Pseudoerasmus has a long and complex post on that topic. Here's the conclusion:
So to answer the question at the head of this post, “where do pro-social institutions come from?” — if ‘bad’ institutions represent coordination failures, then intelligence and patience must be a big part of the answer. This need not have the same relevance for social evolution from 100,000 BCE to 1500 CE. But for the emergence of ‘modern’, advanced societies, intelligence and patience matter.H/t Tyler Cowen.
It’s not that people’s norms and values don’t or can’t change. They do. But that does not seem enough.

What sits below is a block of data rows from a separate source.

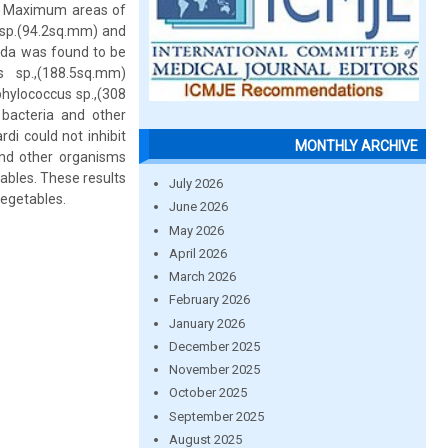
ve. Maximum areas of
s sp.(94.2sq.mm) and
ida was found to be
s sp.,(188.5sq.mm)
phylococcus sp.,(308
 bacteria and other
di could not inhibit
MONTHLY ARCHIVE
and other organisms
tables. These results
July 2026
vegetables.
June 2026
May 2026
April 2026
March 2026
February 2026
January 2026
December 2025
November 2025
October 2025
September 2025
August 2025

Solving the most complex coordination failures and collective action problems requires a lot more than just ‘good’ culture.
I am not saying intelligence and patience explain ‘everything‘, just that they seem to be an important part of how ‘good’ institutions happen. Nor am I saying that intelligence and patience are immutable quantities. Pinker argued in The Better Angels of Our Nature that the long-run secular decline in violence may be due to the Flynn Effect, the long-run secular rise in measured intelligence documented across the world:
…the pacifying effects of reason, and the Flynn Effect. We have several grounds for supposing that enhanced powers of reason—specifically, the ability to set aside immediate experience, detach oneself from a parochial vantage point, and frame one’s ideas in abstract, universal terms—would lead to better moral commitments, including an avoidance of violence.What is the above describing, other than the increasing ability of people to empathise with a wider group of people than friends and family ? Intelligence and patience allow you to understand, and weigh, the intuitive risks and the counterintuitive benefits from collaborating with perfect strangers. With less intelligence and less patience you stick to what you know — intuit the benefits from relationships cultivated over a long time through blood ties or other intimate affiliations.

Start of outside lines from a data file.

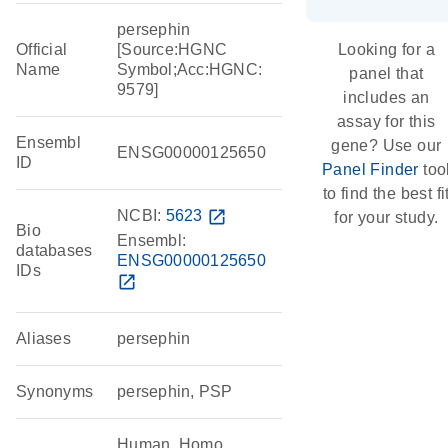
persephin
Official
[Source:HGNC
Looking for a
Name
Symbol;Acc:HGNC:
panel that
9579]
includes an
assay for this
Ensembl
gene? Use our
ENSG00000125650
ID
Panel Finder
too
to find the best fi
NCBI:
5623
open_in_new
for your study.
Bio
Ensembl:
databases
ENSG00000125650
IDs
open_in_new
Aliases
persephin
Synonyms
persephin, PSP
Human, Homo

Your “moral circle” is wider with intelligence and patience than without.
In the 1990s, in the middle of free market triumphalism, it was widely assumed that if you let markets rip, the institutions necessary to their proper functioning would ‘naturally’ follow. Those with a vested interested in protecting their property rights would demand them, politically. That assumption went up in flames in the former communist countries and the developing countries under economic restructuring.
To paraphrase Garett Jones, one of the co-authors of the stag hunt study: smart, patient people are more Coasian; they find a way to cooperate and build good institutions.